Hundreds of Iraqis hospitalized as sandstorm covers the country | Iraq

Hundreds of Iraqis were taken to hospitals with respiratory problems and Baghdad airport suspended flights for several hours as a dense sandstorm covered the country, the fifth in a month in Iraq.

Iraqi state media reported that most of the patients were experiencing respiratory problems as clinics in the north and west of the country struggled to keep up with the influx. Authorities urged citizens to stay in their homes.

The Iraqis woke up to an ocher sky – and a thick blanket of dust covered the streets and buildings with an orange film. Visibility was low and drivers kept their headlights on to see the road.

Flights scheduled to depart overnight and Thursday morning were postponed. They started again until the afternoon, when the dust started to clear.

Iraq is prone to seasonal sandstorms, a kind of dust storm in desert areas, but experts and officials are worried about their frequency in recent years, which they say is exacerbated by low rainfall, desertification and climate change.

Citizens affected by the sandstorm are being treated at Sheikh Zayed Hospital. Photo: Anadolu Agency / Getty Images

However, Azzam Alwash, head of the non-profit organization Nature Iraq, warned that “climate change alone does not give the full picture” and that improper agricultural practices and poor water management had contributed to the problems.

“Climate change has become a very convenient excuse for officials to avoid responsibility for not taking action for the last 20 to 40 years,” he said.

Desertification, resulting from old irrigation practices dating back to the Sumerian era, and rising water salinity are also factors, he said. “These are policy issues.”

The World Bank has warned that Iraq could face a 20% reduction in water resources by 2050.

Issa al-Fayad, an environment ministry official, said Iraq could face 272 days of sandstorms a year for decades to come.
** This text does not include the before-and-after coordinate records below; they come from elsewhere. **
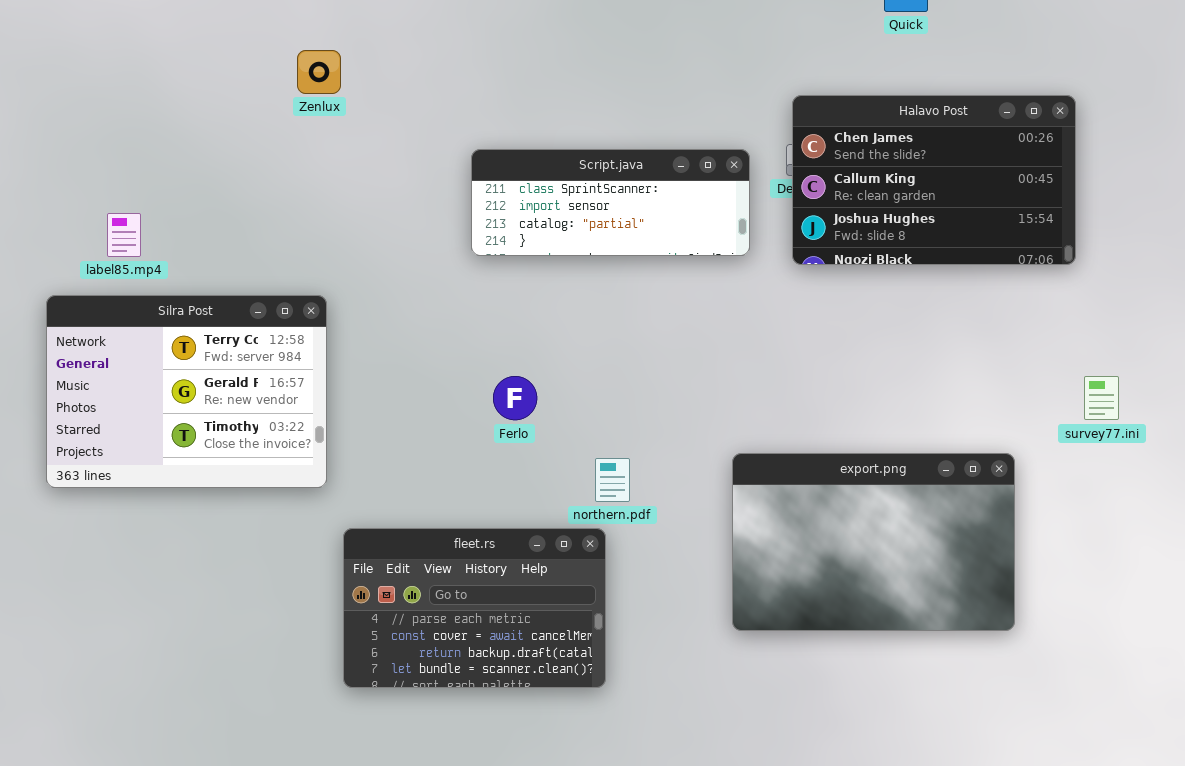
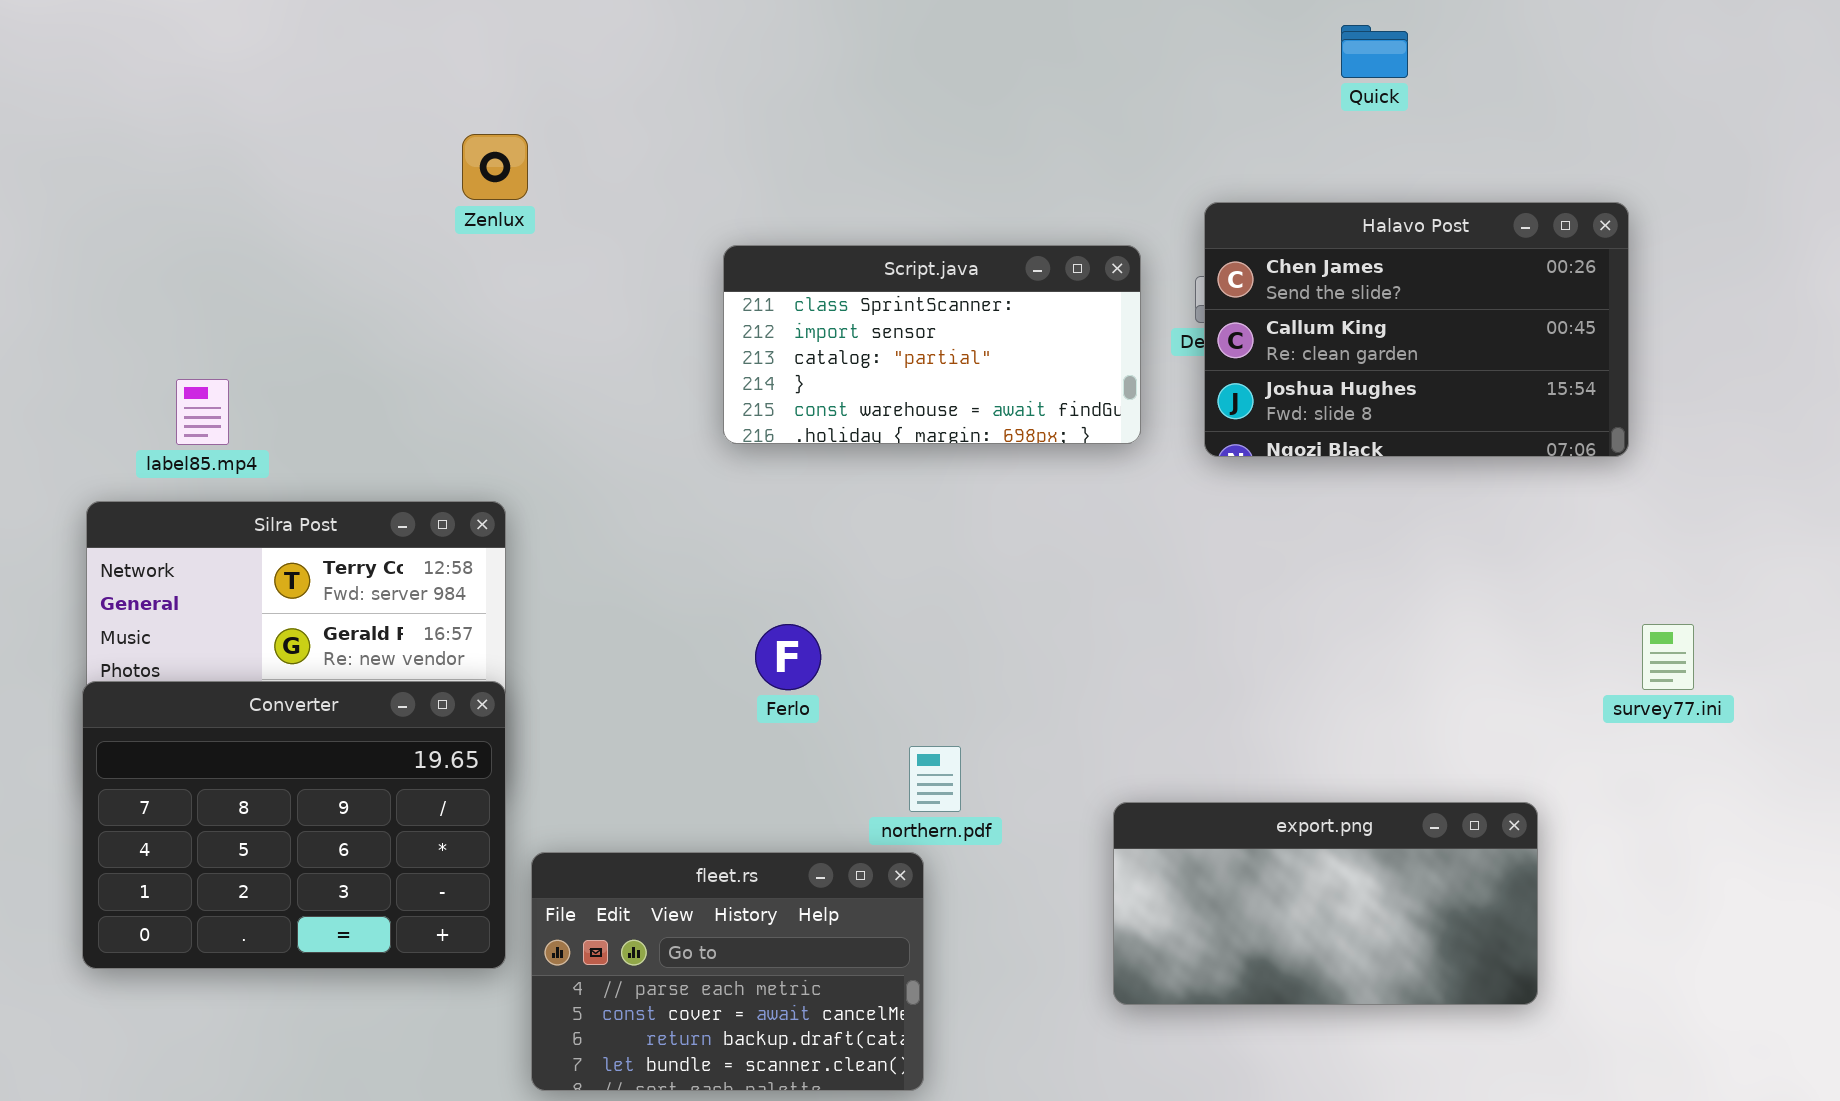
Script.java: [471,149,750,256] -> [723,245,1141,444], resized
Converter: none -> [82,681,506,969], opened
export.png: [732,453,1015,631] -> [1113,802,1538,1005], resized

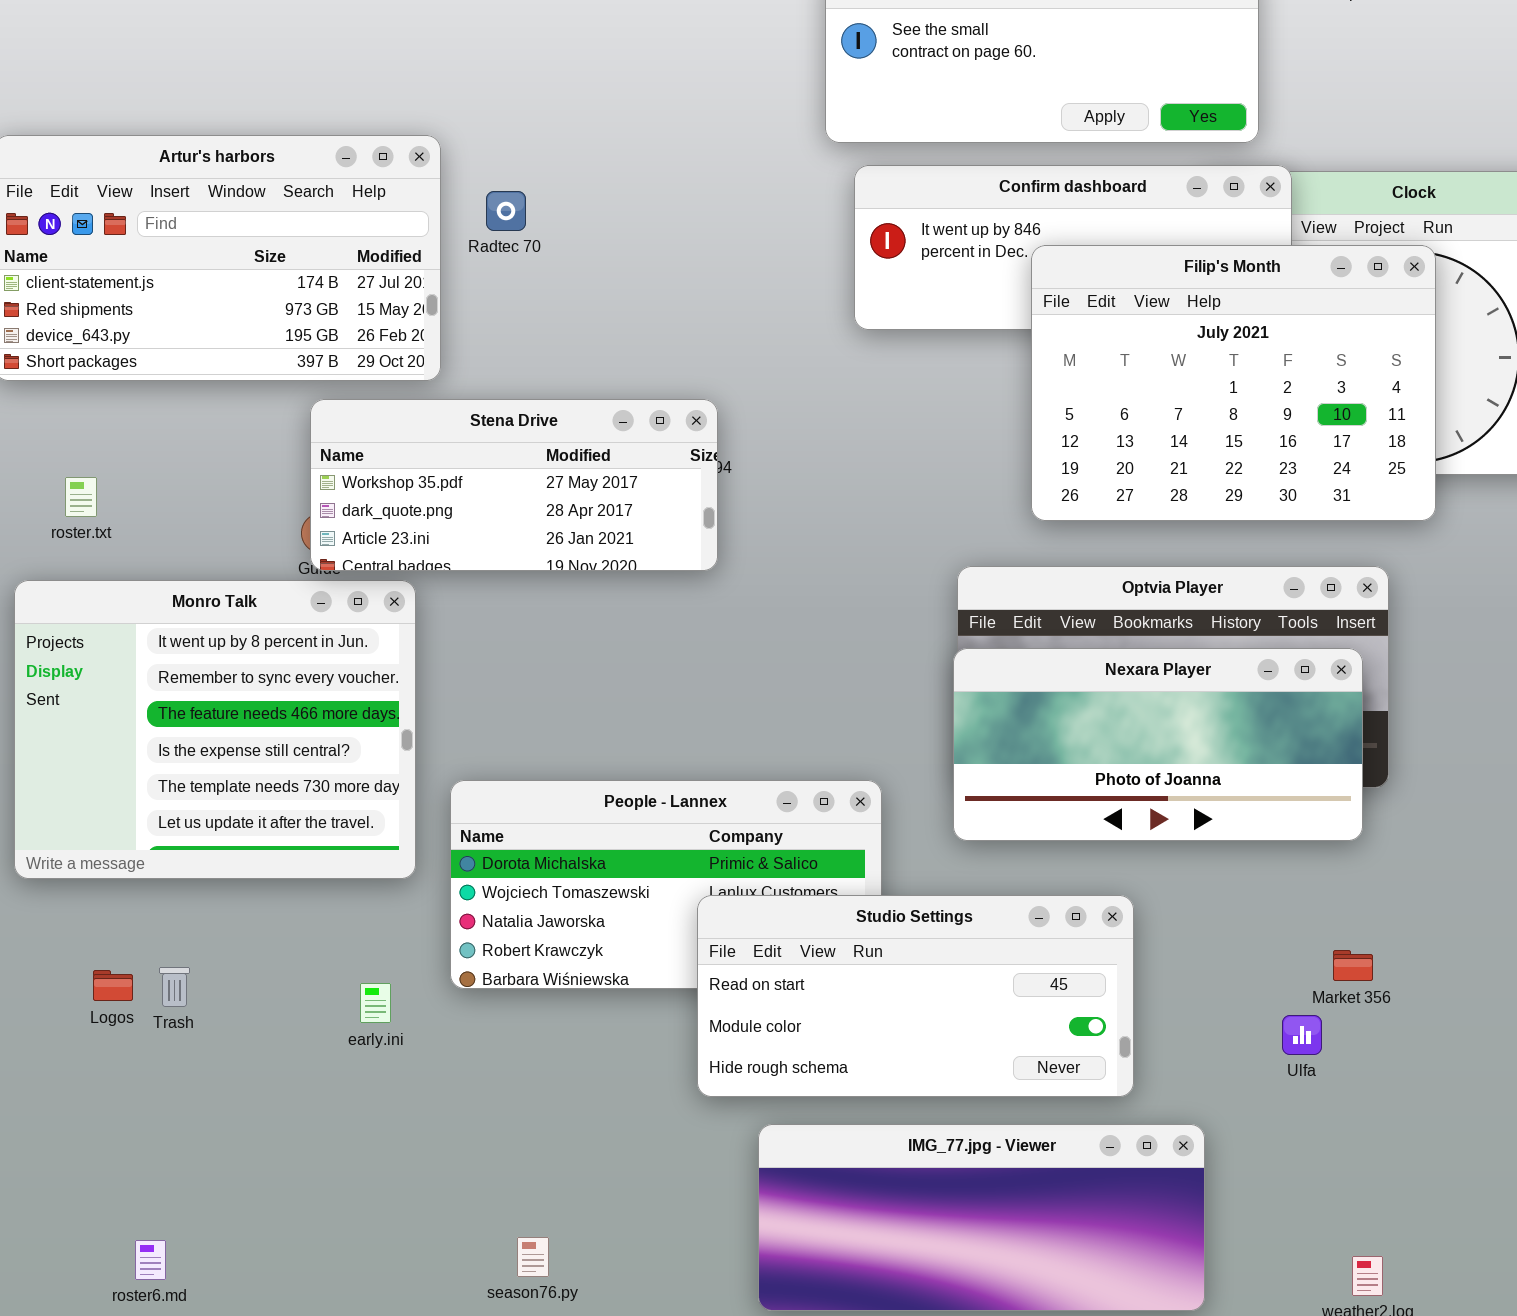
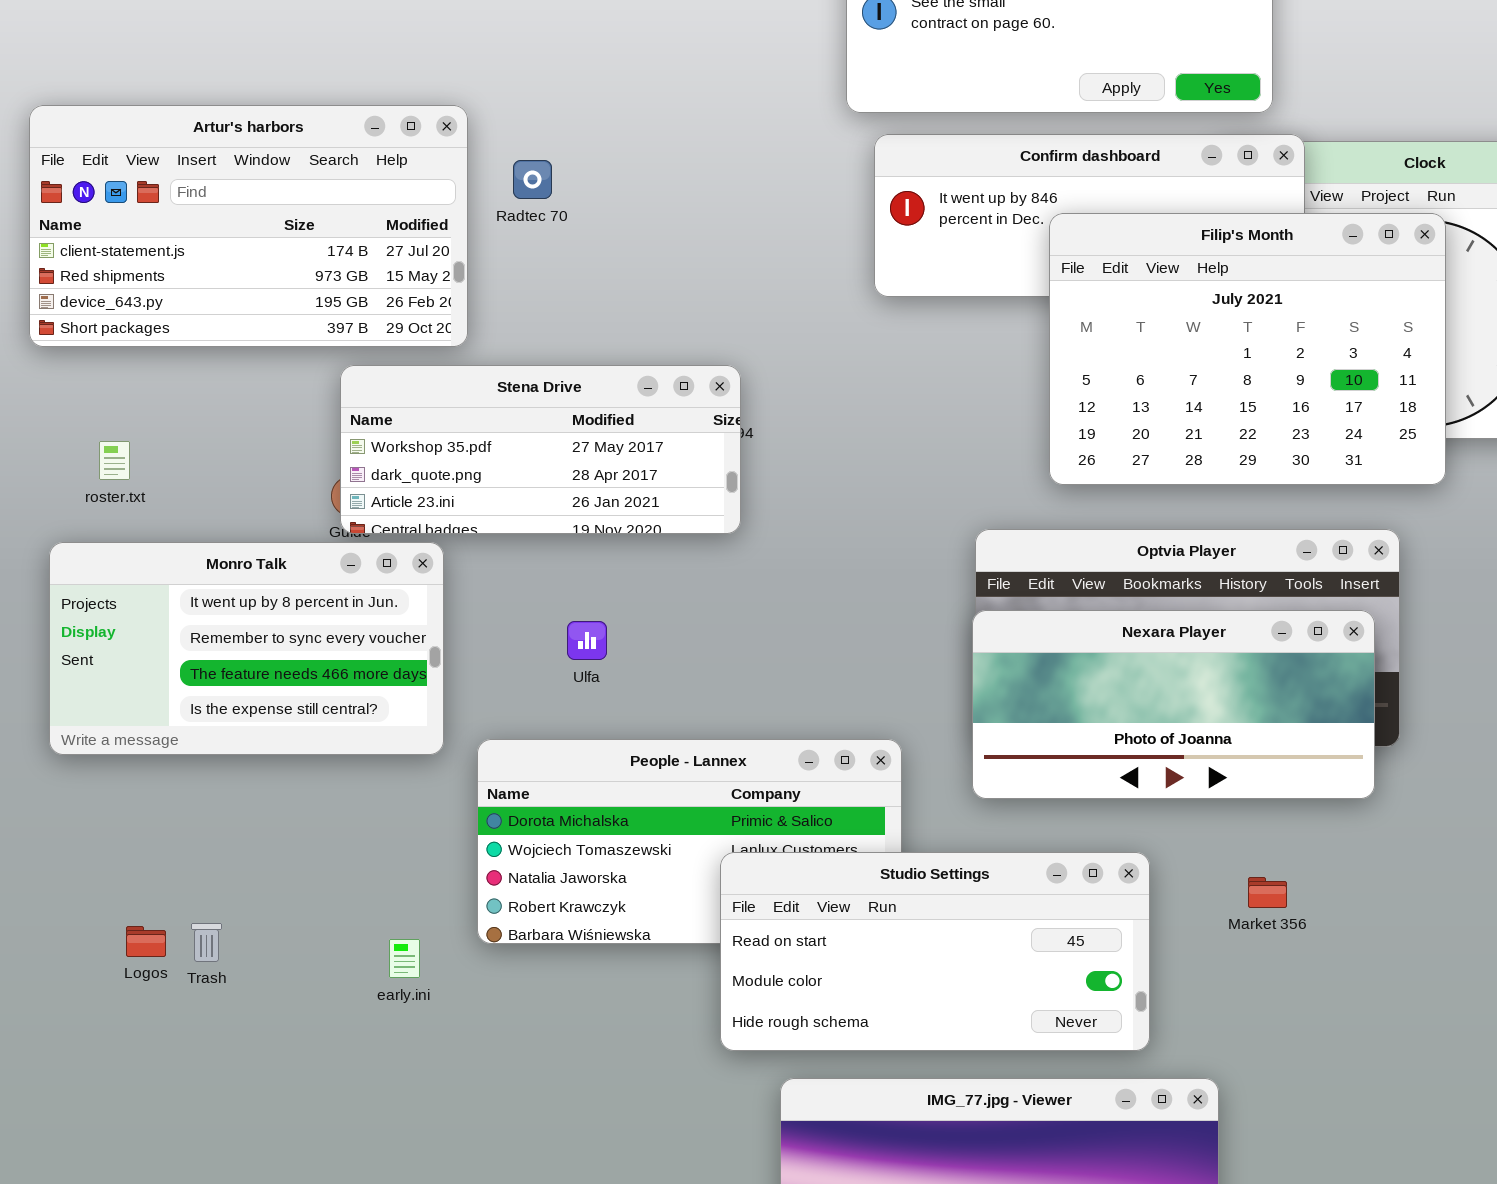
Monro Talk: [14,580,416,879] -> [49,542,444,755], resized
Market 356: [1333,950,1373,981] -> [1248,877,1287,908], moved
Ulfa: [1282,1015,1322,1055] -> [567,621,607,660], moved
At least 700 people have sought medical help in Iraq’s western Anbar province and dozens more in Kirkuk, Salahuddin and Najaf provinces, state television said.

At Sheikh Zayed Hospital in Baghdad, people lined up outside the emergency room and staff were provided with more medicine as weather forecasts predicted storms would continue throughout May.

Ayat Haitham, a nurse, was busy treating patients, but also tried to reassure them that all the drugs used to treat respiratory problems, as well as oxygen, were “available in large quantities.”